(WHAT IS NEEDED) Report how many lines below include "criză", giving the figure alone.

[Collected data entries]
+-------+

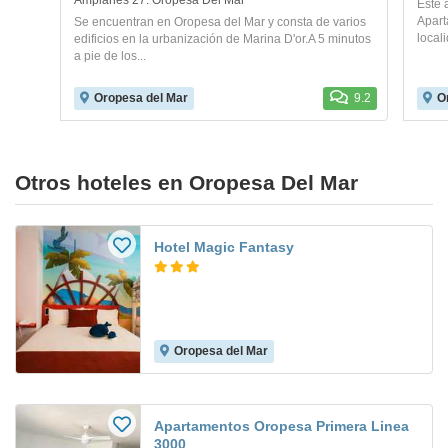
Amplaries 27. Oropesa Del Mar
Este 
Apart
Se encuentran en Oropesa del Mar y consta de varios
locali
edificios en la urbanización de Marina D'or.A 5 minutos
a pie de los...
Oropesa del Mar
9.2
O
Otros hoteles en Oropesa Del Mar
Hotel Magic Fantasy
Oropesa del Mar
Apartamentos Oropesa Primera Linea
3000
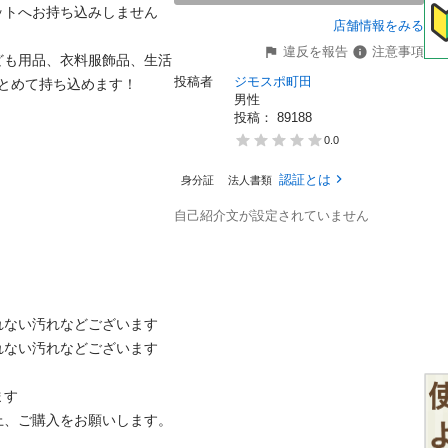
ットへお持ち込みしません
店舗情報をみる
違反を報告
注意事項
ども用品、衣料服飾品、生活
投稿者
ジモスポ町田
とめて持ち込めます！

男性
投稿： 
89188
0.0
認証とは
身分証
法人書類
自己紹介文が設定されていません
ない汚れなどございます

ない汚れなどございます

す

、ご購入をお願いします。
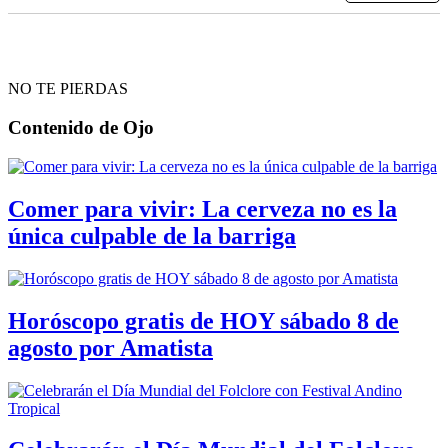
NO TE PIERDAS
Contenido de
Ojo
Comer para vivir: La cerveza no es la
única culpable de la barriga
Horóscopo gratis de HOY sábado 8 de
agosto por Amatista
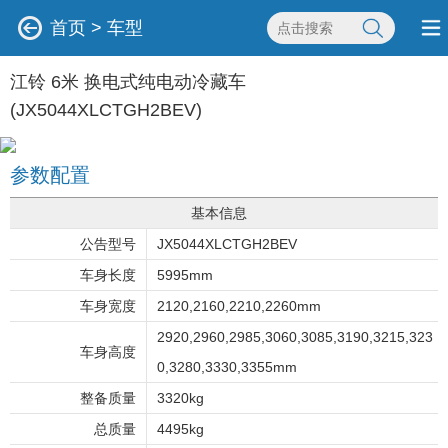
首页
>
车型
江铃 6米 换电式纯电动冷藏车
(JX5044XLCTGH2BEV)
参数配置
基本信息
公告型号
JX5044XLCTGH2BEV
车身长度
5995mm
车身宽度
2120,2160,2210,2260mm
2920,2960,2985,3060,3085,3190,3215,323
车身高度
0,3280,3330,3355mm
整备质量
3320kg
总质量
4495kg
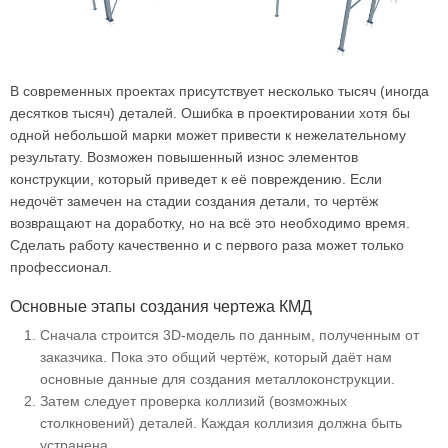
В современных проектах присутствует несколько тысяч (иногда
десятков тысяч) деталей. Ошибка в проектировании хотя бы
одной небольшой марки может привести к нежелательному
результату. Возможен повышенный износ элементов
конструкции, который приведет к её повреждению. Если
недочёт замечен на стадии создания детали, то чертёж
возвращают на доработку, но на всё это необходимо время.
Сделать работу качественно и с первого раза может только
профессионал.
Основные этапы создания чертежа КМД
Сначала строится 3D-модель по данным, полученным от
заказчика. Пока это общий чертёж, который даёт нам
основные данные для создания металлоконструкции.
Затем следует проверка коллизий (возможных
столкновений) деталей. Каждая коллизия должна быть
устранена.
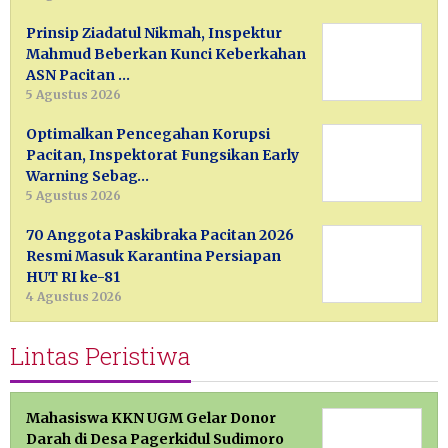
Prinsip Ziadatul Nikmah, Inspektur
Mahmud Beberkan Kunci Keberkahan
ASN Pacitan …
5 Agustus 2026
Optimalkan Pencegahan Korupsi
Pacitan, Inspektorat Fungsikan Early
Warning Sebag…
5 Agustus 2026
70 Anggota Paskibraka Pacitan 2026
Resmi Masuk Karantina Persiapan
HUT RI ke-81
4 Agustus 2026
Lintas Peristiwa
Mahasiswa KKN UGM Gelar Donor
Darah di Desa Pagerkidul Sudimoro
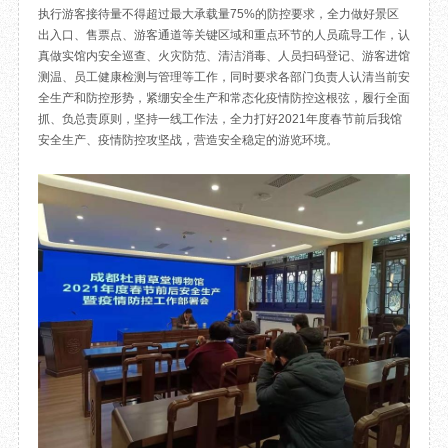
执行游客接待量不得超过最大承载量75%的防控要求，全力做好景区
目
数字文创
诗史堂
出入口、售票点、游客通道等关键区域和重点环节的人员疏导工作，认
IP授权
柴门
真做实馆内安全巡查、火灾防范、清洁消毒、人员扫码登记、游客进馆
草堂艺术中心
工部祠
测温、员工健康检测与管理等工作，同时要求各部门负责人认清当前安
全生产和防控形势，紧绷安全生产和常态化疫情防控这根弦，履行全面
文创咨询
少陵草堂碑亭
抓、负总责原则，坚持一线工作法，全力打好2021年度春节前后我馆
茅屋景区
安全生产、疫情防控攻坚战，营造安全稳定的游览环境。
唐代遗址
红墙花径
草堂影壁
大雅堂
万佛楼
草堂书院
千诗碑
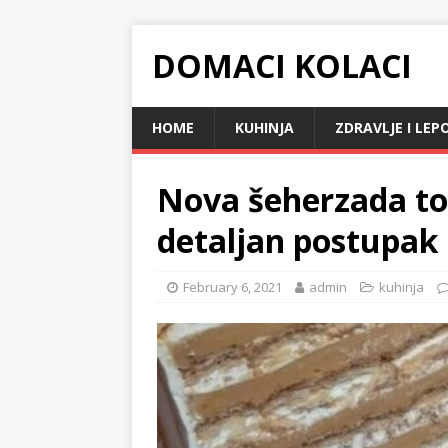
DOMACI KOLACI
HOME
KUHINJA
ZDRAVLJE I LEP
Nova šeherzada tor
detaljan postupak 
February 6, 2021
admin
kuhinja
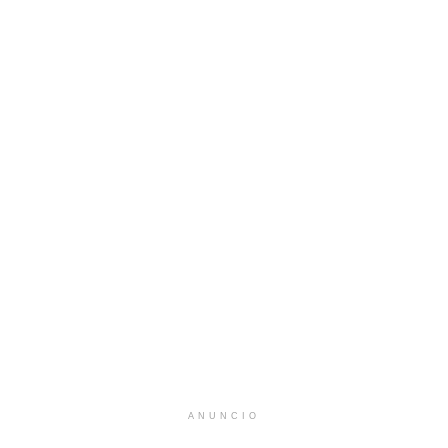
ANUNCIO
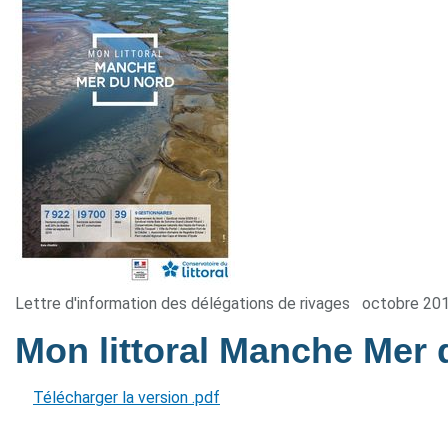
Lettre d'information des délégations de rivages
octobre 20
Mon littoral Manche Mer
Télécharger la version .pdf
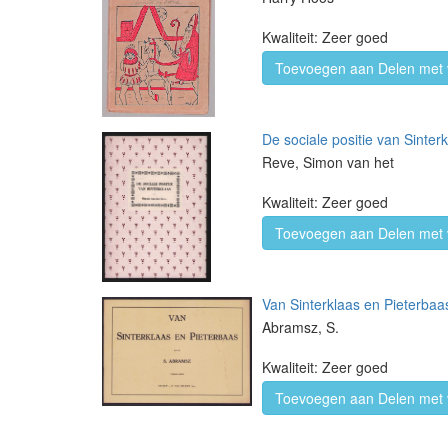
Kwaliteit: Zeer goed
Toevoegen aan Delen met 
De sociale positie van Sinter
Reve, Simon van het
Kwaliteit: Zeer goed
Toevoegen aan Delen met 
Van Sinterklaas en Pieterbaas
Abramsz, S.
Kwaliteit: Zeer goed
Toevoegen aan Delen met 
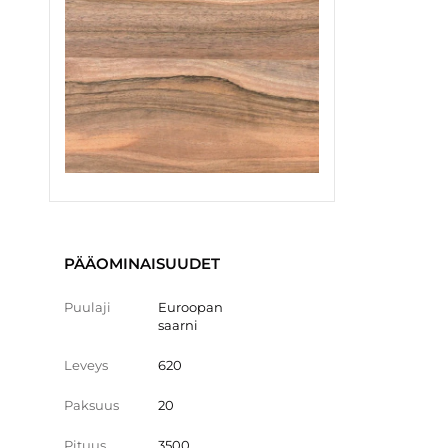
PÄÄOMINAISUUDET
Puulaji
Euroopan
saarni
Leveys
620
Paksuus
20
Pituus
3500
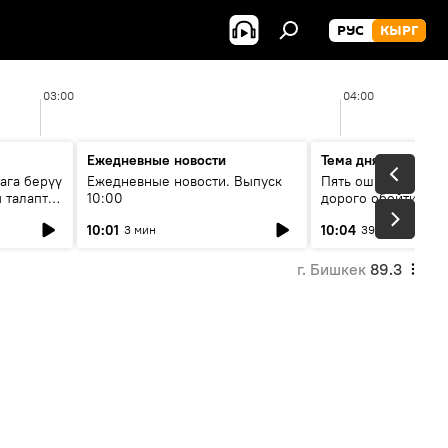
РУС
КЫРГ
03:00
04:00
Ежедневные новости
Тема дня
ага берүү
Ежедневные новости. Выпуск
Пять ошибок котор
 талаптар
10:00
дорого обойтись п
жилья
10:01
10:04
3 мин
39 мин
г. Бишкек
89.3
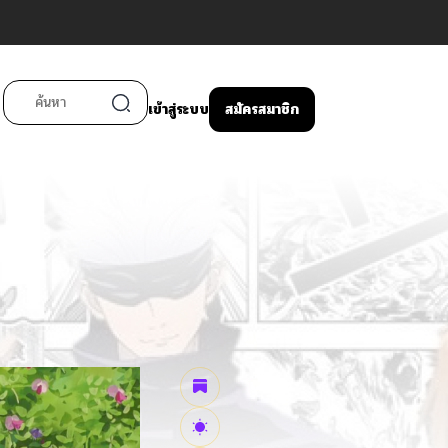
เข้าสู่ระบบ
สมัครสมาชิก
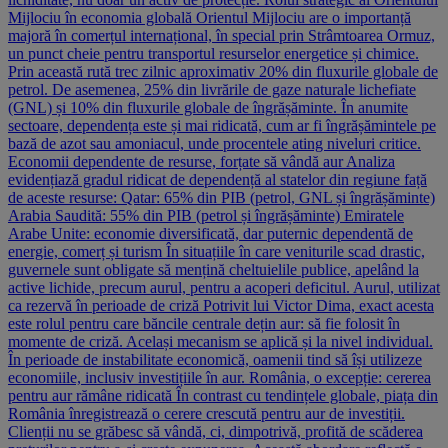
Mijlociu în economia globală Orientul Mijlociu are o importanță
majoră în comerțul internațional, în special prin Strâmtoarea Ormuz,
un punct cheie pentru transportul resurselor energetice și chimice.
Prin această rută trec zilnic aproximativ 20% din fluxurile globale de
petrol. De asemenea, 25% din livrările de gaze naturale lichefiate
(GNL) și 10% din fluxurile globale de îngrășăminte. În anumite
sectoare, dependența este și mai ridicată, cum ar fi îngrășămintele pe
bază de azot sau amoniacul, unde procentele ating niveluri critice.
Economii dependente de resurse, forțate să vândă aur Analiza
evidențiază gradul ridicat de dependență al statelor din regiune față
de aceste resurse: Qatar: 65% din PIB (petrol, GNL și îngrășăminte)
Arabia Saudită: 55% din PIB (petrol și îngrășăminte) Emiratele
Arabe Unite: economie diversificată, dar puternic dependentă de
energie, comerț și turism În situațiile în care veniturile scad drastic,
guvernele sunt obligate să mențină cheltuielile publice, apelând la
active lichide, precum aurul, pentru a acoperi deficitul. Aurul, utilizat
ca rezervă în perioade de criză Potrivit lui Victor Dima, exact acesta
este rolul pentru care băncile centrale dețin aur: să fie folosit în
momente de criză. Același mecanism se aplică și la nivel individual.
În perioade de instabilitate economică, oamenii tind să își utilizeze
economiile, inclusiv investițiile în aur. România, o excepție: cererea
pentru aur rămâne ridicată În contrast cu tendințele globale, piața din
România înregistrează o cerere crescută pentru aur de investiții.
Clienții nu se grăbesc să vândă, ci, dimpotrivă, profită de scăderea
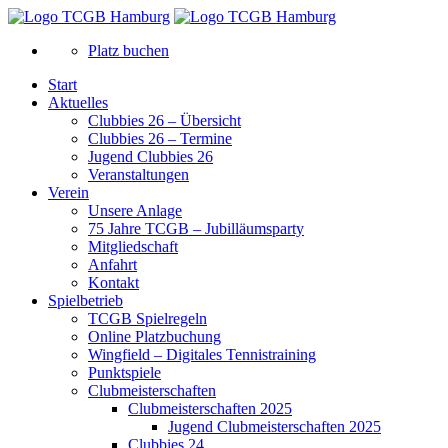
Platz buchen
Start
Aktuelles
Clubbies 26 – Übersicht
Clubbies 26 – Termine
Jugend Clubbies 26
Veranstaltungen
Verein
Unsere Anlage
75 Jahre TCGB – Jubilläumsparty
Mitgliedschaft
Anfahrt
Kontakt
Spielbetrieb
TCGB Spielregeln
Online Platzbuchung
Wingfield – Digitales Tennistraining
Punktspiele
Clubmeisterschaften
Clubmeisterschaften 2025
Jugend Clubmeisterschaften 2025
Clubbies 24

+-------+

(EXERCISE RESPONSE) 2